Chico transformou Humberto de Campos e Meimei em meros propagandistas religiosos, sendo, no caso de Humberto, uma aberrante contradição entre os livros atribuídos ao suposto espírito, dotados de um religiosismo melancólico e firme, e o que o escritor maranhense escreveu em vida, dotado de uma erudição levemente coloquial e um humor brincalhão e às vezes ferino.
Só Emmanuel, ou seja, o padre Manuel da Nóbrega, não se enquadrou nessa apropriação porque, com base nas pesquisas de conteúdo e outras informações, era o jesuíta que se apossou de Chico Xavier para conduzi-lo a uma "catolicização" mais eficaz do "espiritismo" febiano, produzindo "exemplos" a serem seguidos por movimentos "espiritualistas" tidos ou não como "espíritas".
Daí a suposta mediunidade de mensagens criadas pelos ditos médiuns que são atribuídas falsamente aos espíritos dos mortos e que apresentam apenas um mero propagandismo religioso de caráter panfletário. Com todas as irregularidades observadas em supostas psicografias, psicopictografias, psicofonias e materializações.

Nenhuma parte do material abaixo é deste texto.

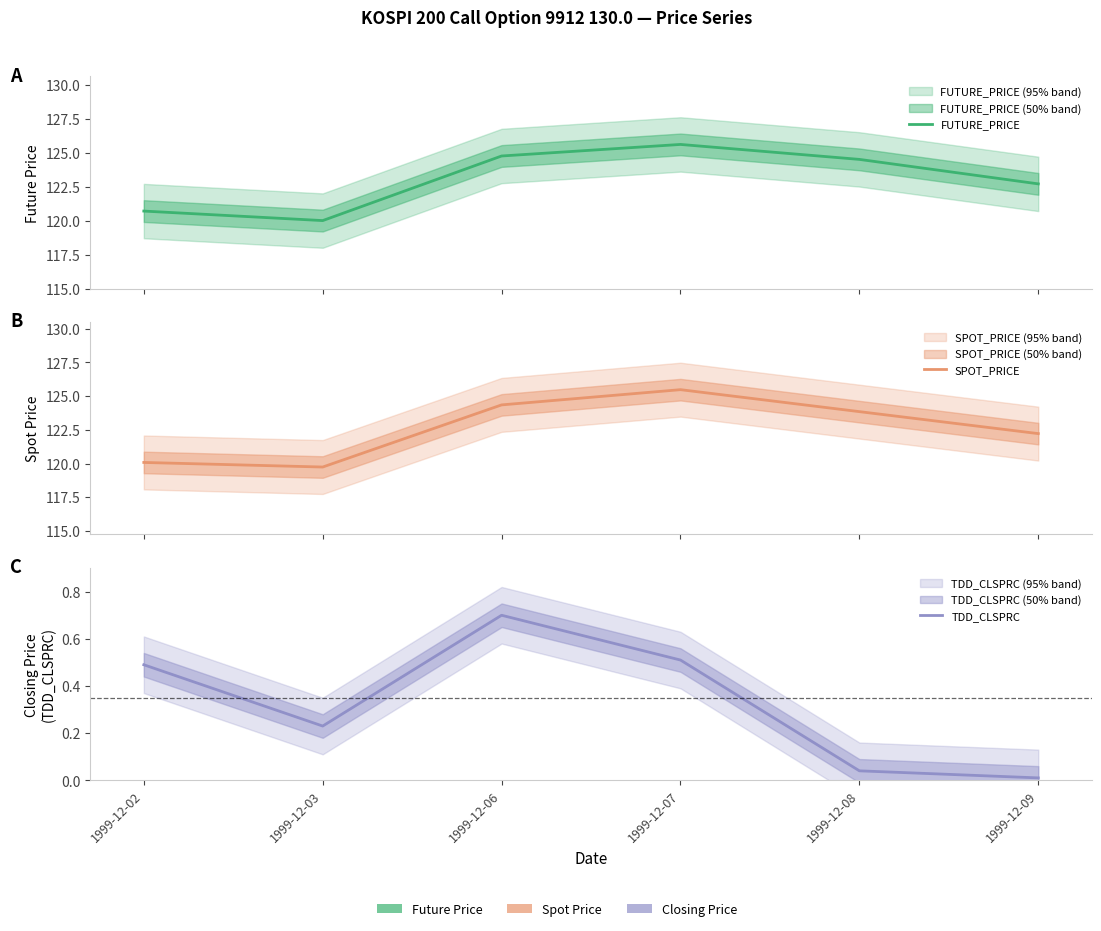

At how many categories does at least one series exceed 32?

6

Com o carisma de Chico Xavier e posteriormente de Divaldo Franco e outros, a mediunidade feita no Brasil sucumbiu a um processo irregular e pouco confiável, do qual os supostos médiuns, recusando-se a se limitar à função intermediária que o termo "médium" indica, tornaram-se os "donos dos mortos".
Assim, enquanto os supostos "médiuns" viram astros e, em vários casos, dublês de "pensadores", eles, que deveriam ser apenas os canais de divulgação de mensagens do além, deixam de ser os fornecedores de recados dos mortos para eles mesmos produzirem esses recados e apenas usarem os nomes dos mortos para iludirem os familiares.

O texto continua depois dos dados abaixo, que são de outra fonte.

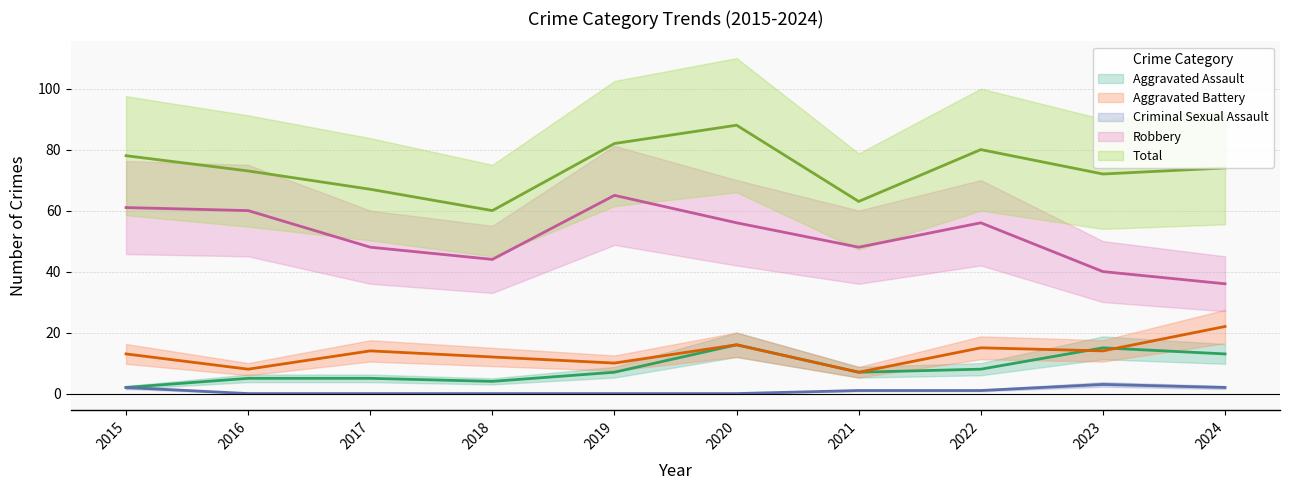

What is the highest value of the Total series?

88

Sob o ponto de vista da vida terrena, as atitudes dos supostos médiuns são apenas "controversas", não cabendo questionar com firmeza sua veracidade. Tomados de paixões materiais, muitos atribuem total confiabilidade aos "médiuns", seduzidos por suas "palavras de amor e de sabedoria", e contestá-los ainda é visto como "perseguição moral aos homens de bem" ou "pretensão de julgar a natureza espiritual pelos olhos da Terra".

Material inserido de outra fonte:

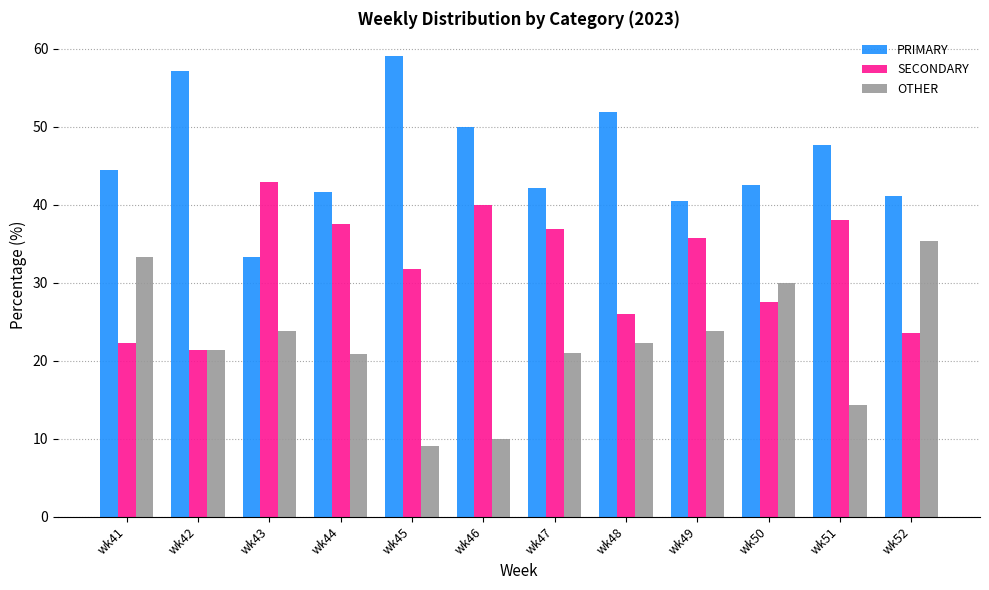

What is the spread (max minus min) of values at wk50?

15.0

Mas, sob o ponto de vista do mundo espiritual, os espíritos do além são lesados, porque não são eles que realmente se comunicam para nós, mas pessoas na Terra que usam seus nomes para fazerem propaganda religiosa. Proibidos de se manifestarem, eles se afastam e são eles mesmos que não veem a confiabilidade dos "médiuns da Terra".
Portanto, a "pretensão de julgar pelos olhos da Terra" não está por aqueles que, pelo argumento lógico, questionam as irregularidades das práticas "mediúnicas", mas sim por parte daqueles que tentam, através da mistificação, legitimar as coisas pelo pretexto da "fé" e dos "olhos do coração" que escondem contradições e erros gravíssimos nas mensagens ditas espirituais.
Dessa maneira, são os "donos dos mortos" que tentam enganar os vivos com suas atividades irregulares e se aproveitarem da emotividade alheia para exercerem o poder e o status que, embora pretensamente espiritualista, não deixa de ser um privilégio puramente material
O prestígio dos supostos médiuns é tido como eternamente imune, como se fosse, mesmo sujeito à contestação severa na Terra, se julga inabalável no além-túmulo. No entanto, esse pestígio "espiritualista" se desfaz com a morte, feito um castelo de areia sob o menor toque da água.
E aí vem a pior das desilusões, quando os "médiuns da Terra", confiantes de que serão, no além-túmulo, "espíritos puros" a manter o prestígio terreno, se tornam míseras almas decepcionadas com o baixo cartaz na vida espiritual.
É possível imaginar o violento choque que Chico Xavier teve depois de 2002, quando o adorado "semi-deus" da Terra reduziu-se, no além, a um mísero usurpador da memória dos mortos.